§ **What the exercise asks**
Reproduce the passage on PDX-derived models word for word, starting at "Fidelity between the" and stopping after "interactions for I/O.".

Source document Start Marker

Fidelity between the parental PDX model and downstream cell lines has been confirmed via correlation of in vivo PDX tumor growth inhibition to in vitro cell line potency for targeted agents, dependent on the specific mutational background of the models.
Once developed, PDX-derived cell lines can be used as any standard in vitro cancer cell line resource – treated with novel agents and assayed in a variety of ways. The oncology and immuno-oncology research applications are wide-ranging, with assays providing data from simple potency evaluations to combination synergistic effects and cancer cell/immune cell interactions for I/O.
Ex Vivo PDX Support High Throughput Drug Testing
The use of the term “ex vivo” can often cause confusion compared with in vitro. In vitro is usually fairly well understood as referring to living things in culture, such as a cancer cell line grown in tissue culture. Ex vivo refers to things that were once living in vivo; e.g. cells which were growing in vivo and transferred to short-term culture for testing.

Source document End Marker
Dataset entries Start Marker

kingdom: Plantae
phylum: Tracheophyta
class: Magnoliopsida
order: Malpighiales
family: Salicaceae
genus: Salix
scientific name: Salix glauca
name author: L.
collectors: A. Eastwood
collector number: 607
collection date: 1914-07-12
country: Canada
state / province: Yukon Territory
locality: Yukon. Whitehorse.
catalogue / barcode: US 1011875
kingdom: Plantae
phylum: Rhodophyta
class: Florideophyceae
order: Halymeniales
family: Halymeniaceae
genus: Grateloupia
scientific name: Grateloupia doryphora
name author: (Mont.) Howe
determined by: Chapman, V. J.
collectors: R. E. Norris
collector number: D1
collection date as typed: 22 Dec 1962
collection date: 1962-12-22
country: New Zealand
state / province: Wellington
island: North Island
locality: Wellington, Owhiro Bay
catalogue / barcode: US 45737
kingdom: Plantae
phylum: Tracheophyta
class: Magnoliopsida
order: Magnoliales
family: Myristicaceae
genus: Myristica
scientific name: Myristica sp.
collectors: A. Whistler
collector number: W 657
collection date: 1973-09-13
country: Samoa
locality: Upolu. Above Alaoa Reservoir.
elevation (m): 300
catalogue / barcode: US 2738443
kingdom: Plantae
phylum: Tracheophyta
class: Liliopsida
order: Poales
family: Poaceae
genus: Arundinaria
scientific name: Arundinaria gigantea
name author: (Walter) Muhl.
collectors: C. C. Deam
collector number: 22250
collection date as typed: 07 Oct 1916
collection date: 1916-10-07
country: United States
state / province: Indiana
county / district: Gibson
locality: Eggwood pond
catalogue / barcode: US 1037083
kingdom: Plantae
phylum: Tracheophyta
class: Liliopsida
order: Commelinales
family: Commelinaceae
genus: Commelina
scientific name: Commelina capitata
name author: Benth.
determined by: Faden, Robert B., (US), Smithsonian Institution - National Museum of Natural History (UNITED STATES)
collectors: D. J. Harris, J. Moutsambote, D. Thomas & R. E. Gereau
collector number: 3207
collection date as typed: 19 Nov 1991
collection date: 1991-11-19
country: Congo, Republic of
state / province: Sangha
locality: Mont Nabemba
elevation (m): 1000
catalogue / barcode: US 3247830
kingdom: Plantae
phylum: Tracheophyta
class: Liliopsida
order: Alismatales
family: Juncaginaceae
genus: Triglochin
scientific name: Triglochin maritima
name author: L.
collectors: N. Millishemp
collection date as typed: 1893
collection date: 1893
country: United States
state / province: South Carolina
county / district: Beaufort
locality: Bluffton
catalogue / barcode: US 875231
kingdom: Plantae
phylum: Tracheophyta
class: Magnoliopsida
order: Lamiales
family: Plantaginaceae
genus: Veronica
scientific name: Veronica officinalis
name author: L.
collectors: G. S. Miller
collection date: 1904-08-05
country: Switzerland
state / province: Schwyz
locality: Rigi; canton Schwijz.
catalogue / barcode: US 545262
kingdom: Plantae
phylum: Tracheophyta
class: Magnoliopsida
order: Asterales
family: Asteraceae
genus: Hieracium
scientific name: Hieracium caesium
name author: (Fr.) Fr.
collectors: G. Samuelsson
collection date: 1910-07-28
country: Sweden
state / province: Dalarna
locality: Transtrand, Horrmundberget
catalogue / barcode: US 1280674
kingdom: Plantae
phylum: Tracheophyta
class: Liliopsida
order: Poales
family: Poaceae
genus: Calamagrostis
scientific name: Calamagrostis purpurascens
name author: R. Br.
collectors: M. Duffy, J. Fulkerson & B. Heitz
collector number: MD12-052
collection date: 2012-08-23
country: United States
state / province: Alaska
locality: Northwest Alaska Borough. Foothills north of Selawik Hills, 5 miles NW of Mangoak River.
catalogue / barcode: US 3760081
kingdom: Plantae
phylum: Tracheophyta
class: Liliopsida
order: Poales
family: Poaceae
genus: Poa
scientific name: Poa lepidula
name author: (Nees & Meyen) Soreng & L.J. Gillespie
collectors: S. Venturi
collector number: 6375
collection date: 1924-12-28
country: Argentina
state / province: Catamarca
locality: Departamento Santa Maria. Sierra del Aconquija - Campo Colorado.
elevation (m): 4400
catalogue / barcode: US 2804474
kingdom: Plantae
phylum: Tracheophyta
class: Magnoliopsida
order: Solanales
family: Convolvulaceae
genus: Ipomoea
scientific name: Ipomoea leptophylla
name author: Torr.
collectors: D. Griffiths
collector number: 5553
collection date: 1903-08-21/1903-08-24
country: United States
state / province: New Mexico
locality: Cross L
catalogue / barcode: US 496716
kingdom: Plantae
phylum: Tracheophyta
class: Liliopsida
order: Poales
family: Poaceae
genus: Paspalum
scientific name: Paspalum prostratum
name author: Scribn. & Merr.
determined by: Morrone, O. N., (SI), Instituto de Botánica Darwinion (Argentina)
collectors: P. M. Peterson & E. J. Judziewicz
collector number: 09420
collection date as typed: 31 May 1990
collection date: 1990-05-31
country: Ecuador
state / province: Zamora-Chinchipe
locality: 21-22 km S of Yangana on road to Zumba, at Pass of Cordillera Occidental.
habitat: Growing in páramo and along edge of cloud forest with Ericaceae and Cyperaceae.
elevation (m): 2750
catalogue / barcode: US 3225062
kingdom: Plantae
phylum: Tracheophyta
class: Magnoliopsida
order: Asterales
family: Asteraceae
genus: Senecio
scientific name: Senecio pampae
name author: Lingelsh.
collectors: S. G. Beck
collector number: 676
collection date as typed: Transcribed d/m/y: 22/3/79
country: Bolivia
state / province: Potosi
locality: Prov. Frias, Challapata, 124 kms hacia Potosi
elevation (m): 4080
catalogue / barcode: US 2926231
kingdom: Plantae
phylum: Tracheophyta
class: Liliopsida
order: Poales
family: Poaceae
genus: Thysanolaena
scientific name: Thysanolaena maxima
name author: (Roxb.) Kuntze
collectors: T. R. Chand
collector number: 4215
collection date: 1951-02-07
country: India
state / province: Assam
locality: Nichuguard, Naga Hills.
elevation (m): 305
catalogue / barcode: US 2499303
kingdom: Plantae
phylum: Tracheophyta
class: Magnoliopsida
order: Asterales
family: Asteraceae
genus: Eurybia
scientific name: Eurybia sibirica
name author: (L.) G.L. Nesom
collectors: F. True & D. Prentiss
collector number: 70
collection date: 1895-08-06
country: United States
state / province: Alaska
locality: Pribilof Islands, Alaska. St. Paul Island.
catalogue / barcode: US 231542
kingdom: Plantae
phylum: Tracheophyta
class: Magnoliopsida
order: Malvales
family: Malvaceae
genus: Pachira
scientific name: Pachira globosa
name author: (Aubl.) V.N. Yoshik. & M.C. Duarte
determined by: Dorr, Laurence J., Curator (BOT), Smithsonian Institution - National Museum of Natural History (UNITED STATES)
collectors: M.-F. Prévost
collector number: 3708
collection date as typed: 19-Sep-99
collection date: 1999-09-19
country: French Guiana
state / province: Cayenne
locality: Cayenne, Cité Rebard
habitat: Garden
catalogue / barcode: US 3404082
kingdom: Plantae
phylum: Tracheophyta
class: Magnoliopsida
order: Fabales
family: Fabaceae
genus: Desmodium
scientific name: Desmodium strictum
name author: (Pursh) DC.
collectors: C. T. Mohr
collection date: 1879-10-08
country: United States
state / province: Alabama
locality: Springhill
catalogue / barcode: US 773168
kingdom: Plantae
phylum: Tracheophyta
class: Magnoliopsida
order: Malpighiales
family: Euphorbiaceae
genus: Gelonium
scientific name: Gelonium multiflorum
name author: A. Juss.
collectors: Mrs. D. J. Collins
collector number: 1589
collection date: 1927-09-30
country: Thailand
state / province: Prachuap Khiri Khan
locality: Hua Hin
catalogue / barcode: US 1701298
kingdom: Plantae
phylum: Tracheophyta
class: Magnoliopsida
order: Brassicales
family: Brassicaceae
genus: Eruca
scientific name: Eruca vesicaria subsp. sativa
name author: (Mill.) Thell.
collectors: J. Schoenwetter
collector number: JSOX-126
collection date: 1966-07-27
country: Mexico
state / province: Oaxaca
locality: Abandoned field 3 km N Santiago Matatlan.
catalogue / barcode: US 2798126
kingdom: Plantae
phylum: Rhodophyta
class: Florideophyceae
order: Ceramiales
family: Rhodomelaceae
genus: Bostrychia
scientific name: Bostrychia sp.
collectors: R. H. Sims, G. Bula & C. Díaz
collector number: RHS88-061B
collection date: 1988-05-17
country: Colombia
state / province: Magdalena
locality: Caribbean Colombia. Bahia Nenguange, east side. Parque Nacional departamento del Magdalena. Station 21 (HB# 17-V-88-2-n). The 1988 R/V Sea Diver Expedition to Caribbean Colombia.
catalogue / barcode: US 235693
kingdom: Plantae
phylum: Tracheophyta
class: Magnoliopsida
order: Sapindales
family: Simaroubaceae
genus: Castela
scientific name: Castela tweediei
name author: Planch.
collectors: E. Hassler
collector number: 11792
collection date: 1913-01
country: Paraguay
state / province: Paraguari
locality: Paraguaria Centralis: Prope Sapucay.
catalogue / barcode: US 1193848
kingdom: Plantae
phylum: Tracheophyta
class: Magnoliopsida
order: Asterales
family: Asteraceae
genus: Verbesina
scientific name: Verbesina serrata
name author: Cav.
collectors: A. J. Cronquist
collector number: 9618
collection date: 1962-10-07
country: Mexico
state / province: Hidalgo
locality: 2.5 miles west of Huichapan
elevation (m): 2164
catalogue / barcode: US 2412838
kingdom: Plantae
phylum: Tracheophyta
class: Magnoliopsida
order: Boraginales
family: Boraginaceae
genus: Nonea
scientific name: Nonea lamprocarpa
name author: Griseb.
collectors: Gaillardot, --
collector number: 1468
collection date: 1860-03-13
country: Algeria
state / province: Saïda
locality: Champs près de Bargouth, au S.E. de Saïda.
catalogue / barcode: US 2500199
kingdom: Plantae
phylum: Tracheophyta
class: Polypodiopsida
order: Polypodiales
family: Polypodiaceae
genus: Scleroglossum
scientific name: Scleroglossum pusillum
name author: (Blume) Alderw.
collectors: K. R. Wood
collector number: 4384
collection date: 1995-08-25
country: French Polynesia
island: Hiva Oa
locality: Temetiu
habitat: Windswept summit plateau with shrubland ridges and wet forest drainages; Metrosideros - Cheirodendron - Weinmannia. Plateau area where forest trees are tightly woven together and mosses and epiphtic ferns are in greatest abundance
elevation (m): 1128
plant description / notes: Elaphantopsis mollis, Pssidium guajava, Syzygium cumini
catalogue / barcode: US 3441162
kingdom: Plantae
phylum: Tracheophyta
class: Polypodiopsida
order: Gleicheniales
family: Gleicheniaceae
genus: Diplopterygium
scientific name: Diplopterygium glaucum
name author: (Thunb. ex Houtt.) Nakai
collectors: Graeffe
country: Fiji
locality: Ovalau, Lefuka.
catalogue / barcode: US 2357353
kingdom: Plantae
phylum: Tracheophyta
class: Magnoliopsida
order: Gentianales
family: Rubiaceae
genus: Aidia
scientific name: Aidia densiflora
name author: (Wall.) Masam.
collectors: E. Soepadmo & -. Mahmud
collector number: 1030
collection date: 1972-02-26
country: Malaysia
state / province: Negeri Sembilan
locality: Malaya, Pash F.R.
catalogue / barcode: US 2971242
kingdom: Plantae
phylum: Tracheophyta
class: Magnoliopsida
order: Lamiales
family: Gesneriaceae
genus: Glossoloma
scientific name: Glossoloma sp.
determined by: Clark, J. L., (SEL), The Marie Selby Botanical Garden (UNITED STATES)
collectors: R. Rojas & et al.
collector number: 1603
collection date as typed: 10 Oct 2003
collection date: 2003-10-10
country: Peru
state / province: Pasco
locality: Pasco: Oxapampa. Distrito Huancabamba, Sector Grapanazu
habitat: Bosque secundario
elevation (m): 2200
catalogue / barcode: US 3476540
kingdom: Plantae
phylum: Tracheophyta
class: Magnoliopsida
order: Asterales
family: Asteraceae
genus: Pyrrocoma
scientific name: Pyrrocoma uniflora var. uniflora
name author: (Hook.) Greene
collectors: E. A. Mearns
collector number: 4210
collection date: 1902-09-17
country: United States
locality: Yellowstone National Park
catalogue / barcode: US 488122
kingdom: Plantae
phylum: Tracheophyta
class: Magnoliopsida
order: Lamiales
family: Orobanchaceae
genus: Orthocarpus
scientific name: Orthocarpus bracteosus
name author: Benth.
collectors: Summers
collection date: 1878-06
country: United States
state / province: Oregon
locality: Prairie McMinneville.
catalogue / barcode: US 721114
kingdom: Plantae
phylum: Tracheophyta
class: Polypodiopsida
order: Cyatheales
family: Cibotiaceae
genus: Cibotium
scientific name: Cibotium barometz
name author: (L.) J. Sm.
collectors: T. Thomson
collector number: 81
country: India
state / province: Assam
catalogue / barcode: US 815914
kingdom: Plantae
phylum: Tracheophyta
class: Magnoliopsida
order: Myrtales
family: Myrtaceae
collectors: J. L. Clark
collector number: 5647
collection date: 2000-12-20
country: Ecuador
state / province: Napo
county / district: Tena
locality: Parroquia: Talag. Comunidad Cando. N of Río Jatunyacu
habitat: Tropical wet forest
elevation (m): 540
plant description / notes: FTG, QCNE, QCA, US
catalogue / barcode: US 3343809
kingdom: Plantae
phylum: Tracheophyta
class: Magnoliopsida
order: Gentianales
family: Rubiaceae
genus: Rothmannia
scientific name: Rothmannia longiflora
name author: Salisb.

Dataset entries End Marker

§ **Task output**
Fidelity between the parental PDX model and downstream cell lines has been confirmed via correlation of in vivo PDX tumor growth inhibition to in vitro cell line potency for targeted agents, dependent on the specific mutational background of the models.
Once developed, PDX-derived cell lines can be used as any standard in vitro cancer cell line resource – treated with novel agents and assayed in a variety of ways. The oncology and immuno-oncology research applications are wide-ranging, with assays providing data from simple potency evaluations to combination synergistic effects and cancer cell/immune cell interactions for I/O.